> **Work item**
In the material below, find the line with "fx_px: 1761" and the line with "exposure_s: 1/500", then output those two lines and every line between them, exactly.

-=-=-=-=-

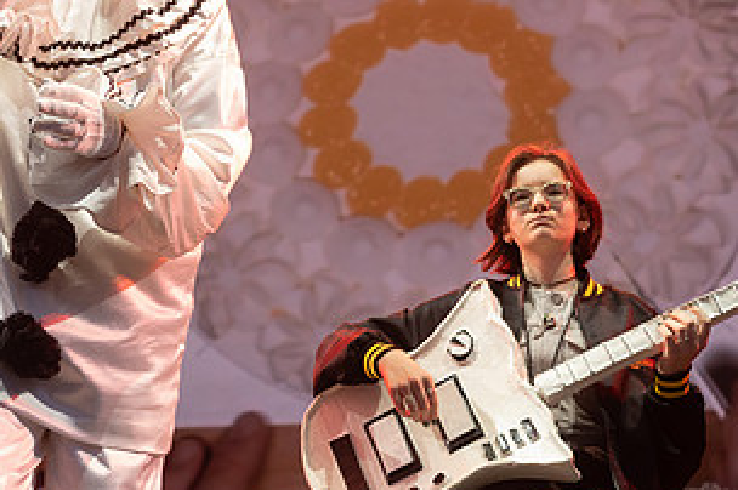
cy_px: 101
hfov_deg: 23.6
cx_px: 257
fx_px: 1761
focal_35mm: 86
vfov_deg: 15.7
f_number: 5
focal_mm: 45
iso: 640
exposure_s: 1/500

-=-=-=-=-

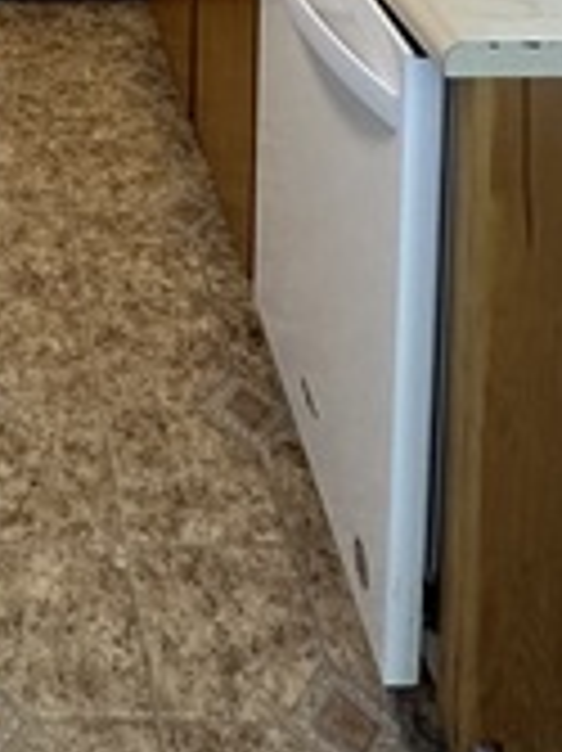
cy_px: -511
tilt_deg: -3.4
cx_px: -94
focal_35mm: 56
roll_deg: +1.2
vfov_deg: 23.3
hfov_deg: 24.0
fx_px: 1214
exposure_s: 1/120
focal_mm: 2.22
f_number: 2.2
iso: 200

-=-=-=-=-

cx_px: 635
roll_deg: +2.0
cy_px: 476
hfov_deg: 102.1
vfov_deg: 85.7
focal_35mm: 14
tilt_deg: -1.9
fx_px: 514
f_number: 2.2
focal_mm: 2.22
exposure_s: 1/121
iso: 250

-=-=-=-=-

> **Task output**
fx_px: 1761
focal_35mm: 86
vfov_deg: 15.7
f_number: 5
focal_mm: 45
iso: 640
exposure_s: 1/500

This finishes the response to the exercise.